Vous avez élevé seule un garçon, adulte aujourd’hui. À quel moment vous êtes-vous posé la question de son éducation ?

Je me suis interrogée assez tôt parce que, en tant que mère féministe, je m’inquiétais de voir mon fils grandir dans une culture de violence et de misogynie banalisée autour de nous. Nous étions en Inde à l’époque, et même les familles modernes et soi-disant progressistes faisaient abstraction du sexisme quotidien.

Vous avez raconté votre expérience dans un livre, intitulé How to raise a feminist son. Le féminisme, qu’est-ce que ça change pour les garçons ?

Le féminisme permet aux garçons de vivre une vie plus saine où ils peuvent expérimenter et exprimer tout le spectre des émotions humaines plutôt que de réprimer les sentiments considérés comme « non masculins ». Il les aide aussi à cultiver des liens plus profonds, qui développent un sentiment d’appartenance, de communauté et d’amour. Enfin, il les aide à entretenir des relations plus aimantes et plus respectueuses, notamment avec les femmes de leur vie – leurs mères, leurs sœurs, leurs partenaires, leurs collègues, leurs patronnes. Ils ne se sentent donc pas obligés d’être toujours les protecteurs, les soutiens financiers, ou ceux qui ont réponse à tout.

Alors, comment fait-on ?

Pour faire de son fils un féministe, vous devez ouvrir un dialogue sur le pouvoir et la représentation. Ça n’a pas à être difficile, ennuyeux ou lourd. Dans mon cas, je l’ai fait à travers des discussions autour d’amitiés, de films, de livres d’histoires, de comptines…

La mini-série Adolescence suit l’histoire d’un collégien de treize ans accusé du meurtre d’une camarade. Sa sortie a nourri une large discussion sur la culture incel, ou « célibataires involontaires », et le harcèlement en ligne. Pour vous, quel est l’impact de telles productions ?

Je suis convaincue que des séries comme Adolescence mettent en lumière un phénomène que nous vivons toutes, d’une façon ou d’une autre, avec les garçons qui font partie de nos vies. Ces séries nous font comprendre que nous ne sommes pas seules. C’est très puissant. Si je devais réécrire mon livre en 2025, je développerais beaucoup plus sur la montée de la culture incel. Les stratégies pour lutter contre ce phénomène sont toujours les mêmes : parlez à vos garçons. Intéressez-vous aux médias qu’ils utilisent. N’essayez pas de les faire taire ou de simplement les punir. Montrez à vos enfants qu’ils ne sont pas seuls et que d’autres personnes dans votre entourage croient en une façon plus douce d’être un homme.

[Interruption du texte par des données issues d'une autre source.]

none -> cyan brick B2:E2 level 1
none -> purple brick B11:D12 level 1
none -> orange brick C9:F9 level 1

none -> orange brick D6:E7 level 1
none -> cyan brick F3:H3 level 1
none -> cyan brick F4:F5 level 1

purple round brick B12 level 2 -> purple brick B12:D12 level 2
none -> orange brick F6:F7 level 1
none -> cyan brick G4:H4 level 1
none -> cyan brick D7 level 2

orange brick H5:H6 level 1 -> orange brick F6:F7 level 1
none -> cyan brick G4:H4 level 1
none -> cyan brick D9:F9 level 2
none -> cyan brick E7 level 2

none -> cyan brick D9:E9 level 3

La discussion qui a suivi la sortie de la série a notamment eu lieu sur Internet. Les réseaux sociaux peuvent-ils être une solution autant qu’un danger ?

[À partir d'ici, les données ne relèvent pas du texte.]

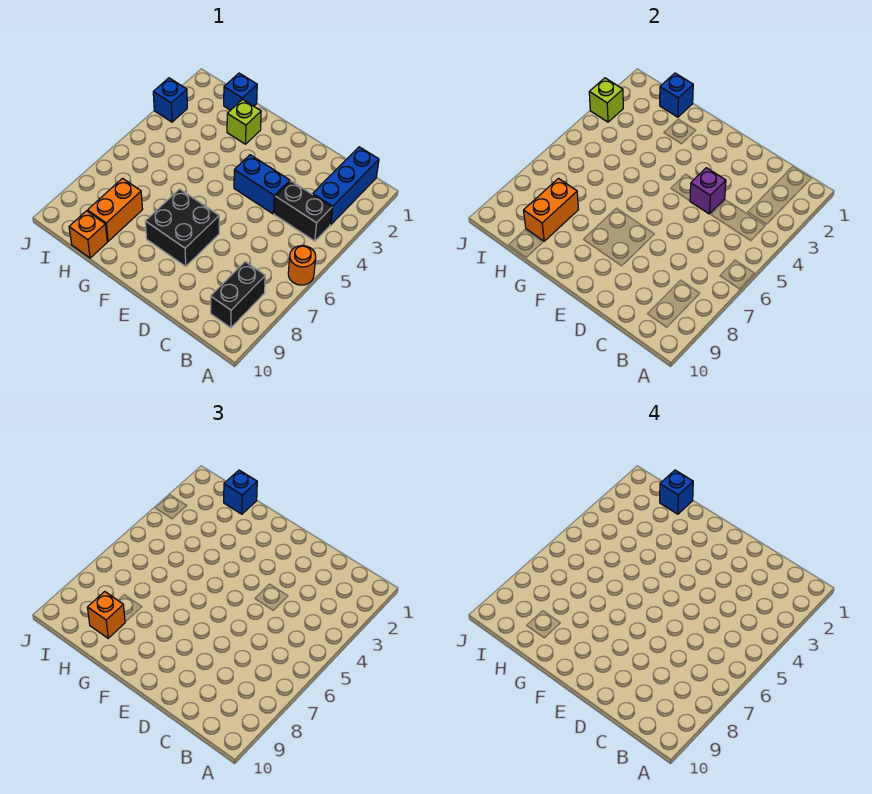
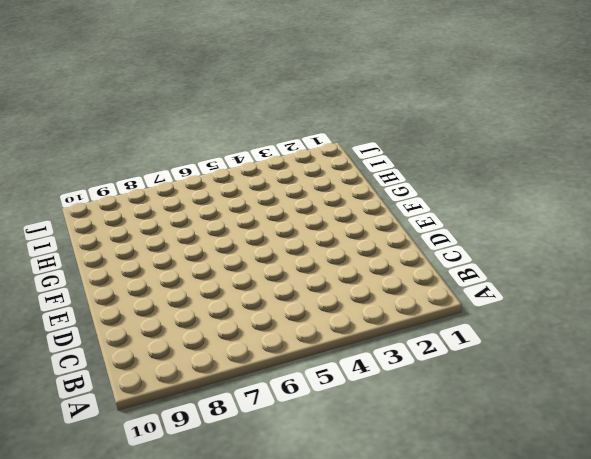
none -> orange round brick A6 level 1
none -> blue brick B1:B3 level 1
none -> black brick B4:C4 level 1

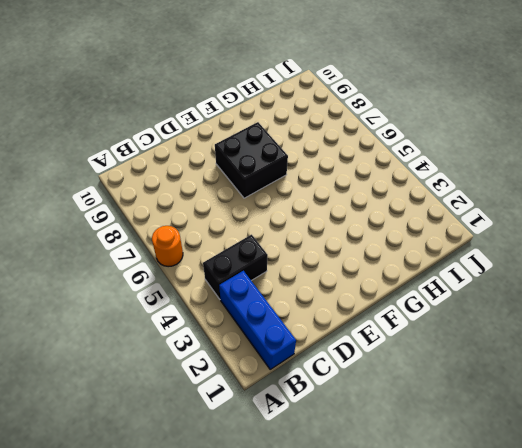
none -> black brick B8:B9 level 1
none -> blue brick D4:E4 level 1
none -> lime brick G2 level 1

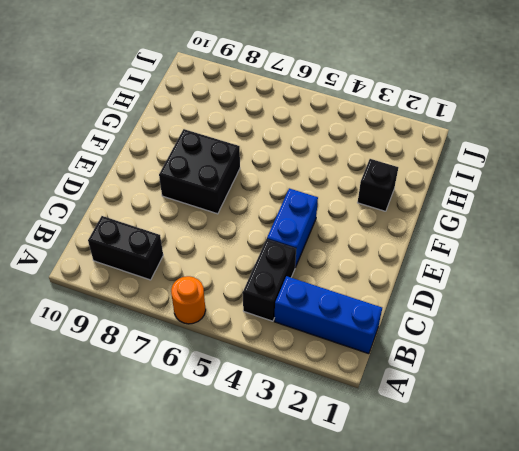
black brick G2 level 1 -> lime brick G2 level 1
none -> blue brick H1 level 1
none -> orange brick H8:H9 level 1
none -> orange brick H10 level 1

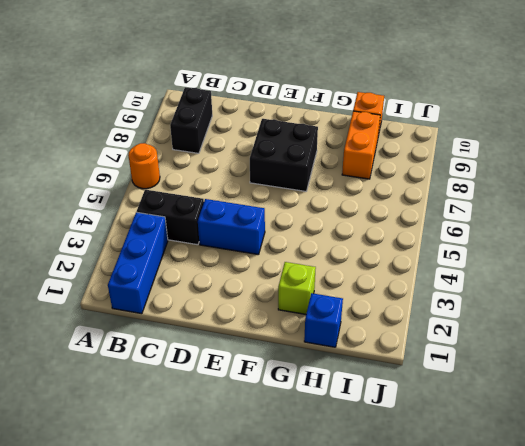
none -> blue brick J3 level 1
none -> purple brick D4 level 2
none -> blue brick H1 level 2

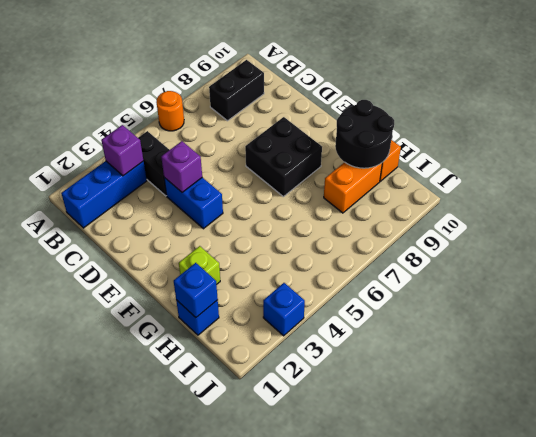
purple brick B3 level 2 -> none
black round brick G9:H10 level 2 -> orange brick H8:H9 level 2
none -> lime brick J3 level 2
none -> blue brick H1 level 3
none -> orange brick H9 level 3

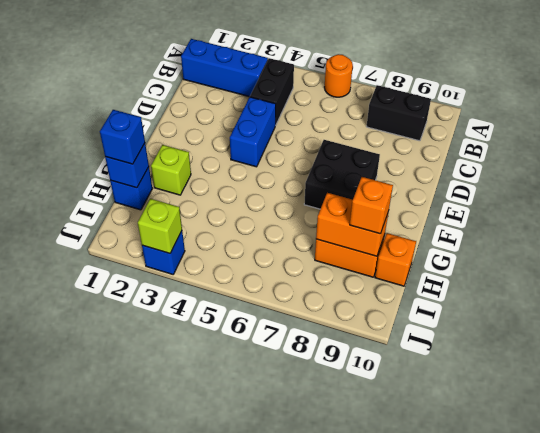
none -> purple brick D4 level 2
none -> blue brick H1 level 4

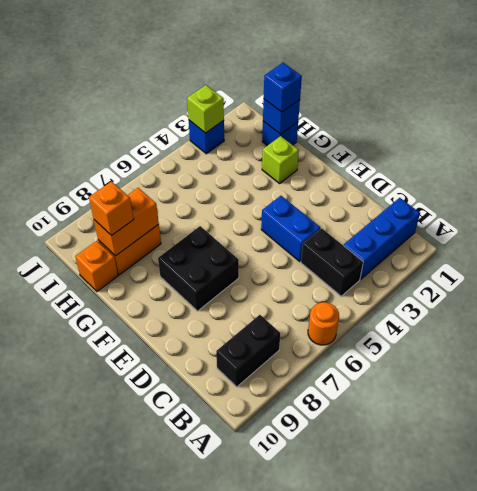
none -> purple brick D4 level 2
none -> blue brick H1 level 4

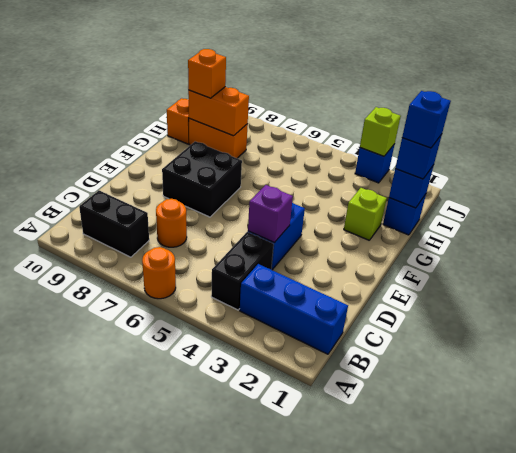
orange round brick C7 level 1 -> none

Absolument. Rappelez-vous que les mouvements #BlackLivesMatter et #MeToo n’auraient pas eu lieu sans les réseaux sociaux. 

Pour l’éducation des garçons du futur, que peut-on anticiper dès maintenant ?

Des figures inquiétantes de la suprématie masculine ont accédé au pouvoir politique dans de nombreuses régions du monde. Nous allons assister à des pertes considérables en matière de droits humains et de droits des femmes, des LGBTQ et des BIPOC (Noirs, Autochtones et Personnes de couleur). On vendra aux garçons l’idée que ce contexte leur sera favorable parce qu’ils « reviendront au pouvoir ». Nous devons leur demander si ce type de pouvoir leur donne une impression de puissance s’il est exercé au détriment des femmes qui les entourent. Ce pouvoir leur semble-t-il mérité ? Sont-ils en paix avec eux-mêmes ? Veulent-ils vraiment ce genre de succès ?

Dans un futur idéal, comment les garçons seraient-ils éduqués ?

On apprendrait aux garçons à prendre la même place que les autres, à écouter, à suivre autant qu’à diriger, à s’excuser. Ils auraient le droit de faire des erreurs, d’échouer, de galérer, de guérir. Ils liraient des livres et regarderaient des films avec des personnages féminins, sans y voir une aberration. On leur apprendrait qu’ils peuvent être des pères au foyer pendant que leurs partenaires féminines soutiennent financièrement la famille. On leur apprendrait à démanteler leurs privilèges parce que ce sont des pièges qui nuisent à tout le monde.

Que dites-vous aux parents du futur ?

Je leur dis qu’ils peuvent y arriver.